February 5, 2013
A new study by researchers at the College of William and Mary has found that as automobile fuel economy increases, the federal highway program’s fiscal position may become more precarious.
The team from William and Mary’s Thomas Jefferson Program in Public Policy (TJPPP) forecasts that during the next 23 years, as Corporate Average Fuel Economy (CAFE) standards rise, gasoline consumption will decline.
This will lead to a drop in gas tax payments to the federal Highway Trust Fund (HTF), the highway program’s primary funding source. Failing to change the existing tax structure while maintaining current investment will cause the HTF’s account to incur a $365.5 billion deficit throughout the next 23 years, the study concludes.

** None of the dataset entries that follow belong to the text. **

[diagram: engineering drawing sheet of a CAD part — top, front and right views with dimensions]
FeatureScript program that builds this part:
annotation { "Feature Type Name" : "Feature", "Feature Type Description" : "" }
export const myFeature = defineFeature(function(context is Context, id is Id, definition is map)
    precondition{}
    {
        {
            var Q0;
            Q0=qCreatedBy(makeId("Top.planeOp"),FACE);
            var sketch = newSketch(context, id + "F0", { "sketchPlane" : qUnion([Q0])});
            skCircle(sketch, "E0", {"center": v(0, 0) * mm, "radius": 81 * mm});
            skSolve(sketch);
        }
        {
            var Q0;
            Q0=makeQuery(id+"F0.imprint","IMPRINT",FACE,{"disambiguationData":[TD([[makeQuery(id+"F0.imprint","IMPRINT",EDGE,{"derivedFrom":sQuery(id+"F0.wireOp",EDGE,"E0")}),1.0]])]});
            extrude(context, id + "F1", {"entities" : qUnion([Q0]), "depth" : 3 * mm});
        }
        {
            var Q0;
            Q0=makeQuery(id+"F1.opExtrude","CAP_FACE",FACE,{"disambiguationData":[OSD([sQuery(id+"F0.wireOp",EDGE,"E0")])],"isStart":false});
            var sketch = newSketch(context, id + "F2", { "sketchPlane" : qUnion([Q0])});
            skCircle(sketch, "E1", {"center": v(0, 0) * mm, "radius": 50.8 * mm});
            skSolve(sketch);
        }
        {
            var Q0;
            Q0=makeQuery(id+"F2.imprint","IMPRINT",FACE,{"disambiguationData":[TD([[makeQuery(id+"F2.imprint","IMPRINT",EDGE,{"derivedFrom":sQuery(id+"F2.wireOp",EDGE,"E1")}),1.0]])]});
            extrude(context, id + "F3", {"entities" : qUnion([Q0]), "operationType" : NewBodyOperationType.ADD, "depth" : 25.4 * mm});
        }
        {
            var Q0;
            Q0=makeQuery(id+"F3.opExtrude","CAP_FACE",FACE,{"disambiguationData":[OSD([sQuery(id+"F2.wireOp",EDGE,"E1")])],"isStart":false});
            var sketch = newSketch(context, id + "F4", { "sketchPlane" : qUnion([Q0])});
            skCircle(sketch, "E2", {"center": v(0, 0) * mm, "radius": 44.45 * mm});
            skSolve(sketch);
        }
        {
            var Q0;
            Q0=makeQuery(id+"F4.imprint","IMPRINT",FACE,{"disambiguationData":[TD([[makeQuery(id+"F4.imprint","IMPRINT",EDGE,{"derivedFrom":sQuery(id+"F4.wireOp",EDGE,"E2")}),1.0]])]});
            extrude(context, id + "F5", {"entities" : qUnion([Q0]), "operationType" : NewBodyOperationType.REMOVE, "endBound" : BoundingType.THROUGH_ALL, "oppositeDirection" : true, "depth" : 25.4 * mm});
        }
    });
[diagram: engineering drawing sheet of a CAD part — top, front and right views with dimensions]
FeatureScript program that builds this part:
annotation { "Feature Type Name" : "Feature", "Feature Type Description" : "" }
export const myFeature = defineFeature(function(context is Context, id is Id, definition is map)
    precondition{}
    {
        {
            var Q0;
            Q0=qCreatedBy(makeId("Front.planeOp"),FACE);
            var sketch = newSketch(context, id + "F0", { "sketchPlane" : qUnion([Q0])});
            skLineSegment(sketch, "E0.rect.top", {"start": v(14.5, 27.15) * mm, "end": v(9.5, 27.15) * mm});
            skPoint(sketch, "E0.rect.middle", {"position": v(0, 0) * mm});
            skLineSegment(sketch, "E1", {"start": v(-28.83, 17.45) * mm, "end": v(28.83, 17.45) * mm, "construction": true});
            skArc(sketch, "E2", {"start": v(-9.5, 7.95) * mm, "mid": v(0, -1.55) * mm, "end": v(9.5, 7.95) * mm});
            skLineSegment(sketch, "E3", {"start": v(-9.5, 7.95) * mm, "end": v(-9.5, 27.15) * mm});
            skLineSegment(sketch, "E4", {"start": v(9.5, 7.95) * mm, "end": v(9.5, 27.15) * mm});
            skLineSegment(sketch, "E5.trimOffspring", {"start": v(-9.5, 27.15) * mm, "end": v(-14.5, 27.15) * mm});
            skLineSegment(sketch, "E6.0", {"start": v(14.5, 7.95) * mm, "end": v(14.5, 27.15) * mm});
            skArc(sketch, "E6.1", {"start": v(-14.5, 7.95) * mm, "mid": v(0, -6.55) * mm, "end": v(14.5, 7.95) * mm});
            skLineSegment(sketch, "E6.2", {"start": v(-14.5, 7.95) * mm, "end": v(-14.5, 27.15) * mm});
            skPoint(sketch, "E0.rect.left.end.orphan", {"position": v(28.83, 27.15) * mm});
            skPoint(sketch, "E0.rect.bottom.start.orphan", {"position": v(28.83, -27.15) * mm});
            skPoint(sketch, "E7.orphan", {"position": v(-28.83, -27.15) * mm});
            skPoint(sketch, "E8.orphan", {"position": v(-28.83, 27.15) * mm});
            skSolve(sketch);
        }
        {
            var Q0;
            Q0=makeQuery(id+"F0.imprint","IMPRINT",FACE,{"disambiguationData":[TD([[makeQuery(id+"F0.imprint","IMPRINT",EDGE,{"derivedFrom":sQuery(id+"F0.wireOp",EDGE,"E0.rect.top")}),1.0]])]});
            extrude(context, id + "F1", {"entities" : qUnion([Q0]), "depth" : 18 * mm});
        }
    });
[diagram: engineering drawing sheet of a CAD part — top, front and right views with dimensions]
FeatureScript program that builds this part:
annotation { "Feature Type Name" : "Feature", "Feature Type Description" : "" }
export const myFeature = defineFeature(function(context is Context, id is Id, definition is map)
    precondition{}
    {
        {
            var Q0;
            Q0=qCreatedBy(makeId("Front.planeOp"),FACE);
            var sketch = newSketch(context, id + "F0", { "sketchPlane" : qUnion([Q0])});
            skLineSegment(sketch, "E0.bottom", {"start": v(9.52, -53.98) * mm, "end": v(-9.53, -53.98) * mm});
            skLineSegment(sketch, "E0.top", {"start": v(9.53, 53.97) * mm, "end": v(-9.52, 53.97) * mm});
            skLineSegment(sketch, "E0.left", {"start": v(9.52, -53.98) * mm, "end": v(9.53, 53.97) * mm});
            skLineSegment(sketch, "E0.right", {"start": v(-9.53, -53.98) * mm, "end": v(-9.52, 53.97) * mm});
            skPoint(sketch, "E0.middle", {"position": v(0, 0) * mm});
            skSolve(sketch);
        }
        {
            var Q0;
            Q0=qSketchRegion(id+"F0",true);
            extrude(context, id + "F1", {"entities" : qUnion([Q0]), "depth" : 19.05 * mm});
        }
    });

The highway program is already in bad shape. Although it has been self-sustaining for many years thanks to the gas tax and other user fees, declining revenues have made transfers from the general budget necessary to prevent road and bridge spending cuts. Myriad studies have shown that merely maintaining current spending is insufficient to build the infrastructure our growing economy needs. One report by the Texas Transportation Institute found that traffic congestion, resulting in large part from inadequate capacity, costs the country more than $100 billion per year in wasted time and fuel.
“HTF revenues are inadequate to support today’s road and bridge spending levels, which are already well below what’s needed to maintain the interstate system’s performance,” said Christian Klein, vice president of government affairs for Associated Equipment Distributors (AED), which sponsored the research, in a written statement. “As part of the broader tax and budget reform debate, Congress needs to do something bold to put the program back on solid fiscal footing.”
The William and Mary study offers a few possible solutions. The gas tax was last increased — to 18.4 cents per gallon — in 1993. The research team determined that restoring the gas tax’s 1993 spending power by raising it to 25 cents and indexing it for future inflation would raise $167 billion above current baseline spending requirements over the next two decades. The study also examined ways to implement a vehicle mileage-based user fee.
“We hope Congress will take these findings to heart and act quickly to identify new and expanded revenue streams for the road program,” AED President and CEO Toby Mack said. “Highways are the arteries of commerce, and the arteries are clogged. The longer lawmakers wait to tackle the problem, the worse it’ll get, and the harder it’ll be to fix.”
American Road & Transportation Builders Association (ARTBA) President & CEO Pete Ruane said in a written statement commenting on the Texas Transportation Institute’s “Urban Mobility Report” that “Washington, D.C., has the dubious distinction of being number one in two areas. It is the capital of partisan gridlock, and now traffic gridlock.”
Ruane says the finding in the Texas Transportation Institute report that America’s transportation network is “more unreliable isn’t a surprise to the millions of motorists who slog through bumper-to-bumper traffic in cities of all sizes, or to the businesses attempting to move their goods and services.”
However, the real news is the projection that traffic congestion costs will balloon another 65 percent by 2020 if the status quo is maintained. “The number of hours of lost time will also skyrocket 55 percent,” Ruane says.
“While we may have to accept deadlocked politicians, there are ways to get Americans moving again,” he adds. “Robust new investments aimed at creating additional highway and public transit capacity, and providing more travel options, could help accelerate economic recovery and better prepare the nation for the 21st century mobility challenges that come with it.”